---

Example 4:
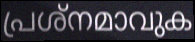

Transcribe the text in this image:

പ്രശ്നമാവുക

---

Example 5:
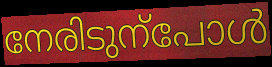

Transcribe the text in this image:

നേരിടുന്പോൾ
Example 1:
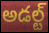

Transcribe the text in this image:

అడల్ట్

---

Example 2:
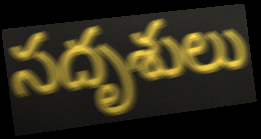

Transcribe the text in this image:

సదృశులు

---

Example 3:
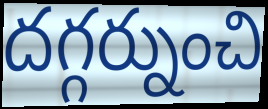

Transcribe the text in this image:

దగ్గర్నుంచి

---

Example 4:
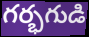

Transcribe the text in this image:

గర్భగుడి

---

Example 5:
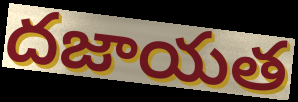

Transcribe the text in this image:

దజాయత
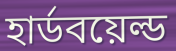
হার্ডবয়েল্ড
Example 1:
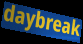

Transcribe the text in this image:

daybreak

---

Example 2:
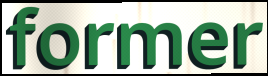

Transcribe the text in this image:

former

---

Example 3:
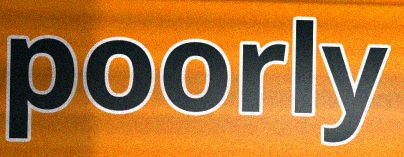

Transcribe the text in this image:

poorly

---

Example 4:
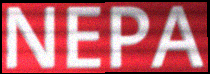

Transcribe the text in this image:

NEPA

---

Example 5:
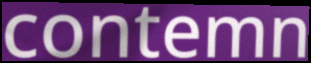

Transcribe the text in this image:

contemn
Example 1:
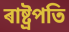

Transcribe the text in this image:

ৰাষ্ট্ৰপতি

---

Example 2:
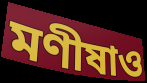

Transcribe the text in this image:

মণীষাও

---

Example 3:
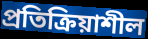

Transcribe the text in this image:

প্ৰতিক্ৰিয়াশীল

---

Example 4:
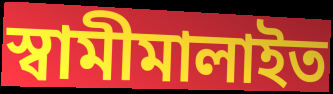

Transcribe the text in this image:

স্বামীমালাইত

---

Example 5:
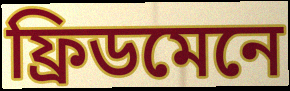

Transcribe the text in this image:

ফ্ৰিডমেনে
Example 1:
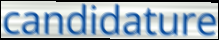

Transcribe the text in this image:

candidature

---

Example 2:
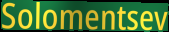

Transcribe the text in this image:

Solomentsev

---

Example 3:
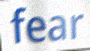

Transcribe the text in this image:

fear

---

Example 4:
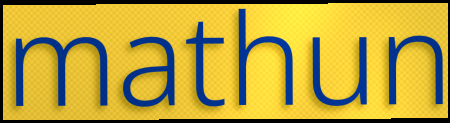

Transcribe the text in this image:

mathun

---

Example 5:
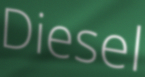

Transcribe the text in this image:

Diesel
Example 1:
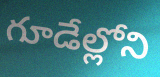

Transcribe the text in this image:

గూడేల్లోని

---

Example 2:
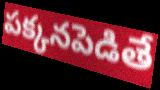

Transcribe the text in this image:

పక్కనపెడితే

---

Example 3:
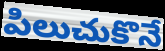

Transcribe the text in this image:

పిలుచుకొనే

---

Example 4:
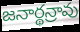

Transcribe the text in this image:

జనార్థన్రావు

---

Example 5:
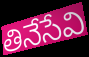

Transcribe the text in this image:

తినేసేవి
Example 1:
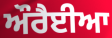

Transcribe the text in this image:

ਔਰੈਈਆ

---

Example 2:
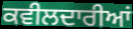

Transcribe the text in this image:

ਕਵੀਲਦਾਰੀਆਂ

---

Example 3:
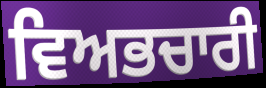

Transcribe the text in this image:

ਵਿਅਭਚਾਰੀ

###

Exercise details>
Write out the data word for word, with every picture dropped.

Finished task>
---

Example 4:

Transcribe the text in this image:

പ്രശ്നമാവുക

---

Example 5:

Transcribe the text in this image:

നേരിടുന്പോൾ
Example 1:

Transcribe the text in this image:

అడల్ట్

---

Example 2:

Transcribe the text in this image:

సదృశులు

---

Example 3:

Transcribe the text in this image:

దగ్గర్నుంచి

---

Example 4:

Transcribe the text in this image:

గర్భగుడి

---

Example 5:

Transcribe the text in this image:

దజాయత
হার্ডবয়েল্ড
Example 1:

Transcribe the text in this image:

daybreak

---

Example 2:

Transcribe the text in this image:

former

---

Example 3:

Transcribe the text in this image:

poorly

---

Example 4:

Transcribe the text in this image:

NEPA

---

Example 5:

Transcribe the text in this image:

contemn
Example 1:

Transcribe the text in this image:

ৰাষ্ট্ৰপতি

---

Example 2:

Transcribe the text in this image:

মণীষাও

---

Example 3:

Transcribe the text in this image:

প্ৰতিক্ৰিয়াশীল

---

Example 4:

Transcribe the text in this image:

স্বামীমালাইত

---

Example 5:

Transcribe the text in this image:

ফ্ৰিডমেনে
Example 1:

Transcribe the text in this image:

candidature

---

Example 2:

Transcribe the text in this image:

Solomentsev

---

Example 3:

Transcribe the text in this image:

fear

---

Example 4:

Transcribe the text in this image:

mathun

---

Example 5:

Transcribe the text in this image:

Diesel
Example 1:

Transcribe the text in this image:

గూడేల్లోని

---

Example 2:

Transcribe the text in this image:

పక్కనపెడితే

---

Example 3:

Transcribe the text in this image:

పిలుచుకొనే

---

Example 4:

Transcribe the text in this image:

జనార్థన్రావు

---

Example 5:

Transcribe the text in this image:

తినేసేవి
Example 1:

Transcribe the text in this image:

ਔਰੈਈਆ

---

Example 2:

Transcribe the text in this image:

ਕਵੀਲਦਾਰੀਆਂ

---

Example 3:

Transcribe the text in this image:

ਵਿਅਭਚਾਰੀ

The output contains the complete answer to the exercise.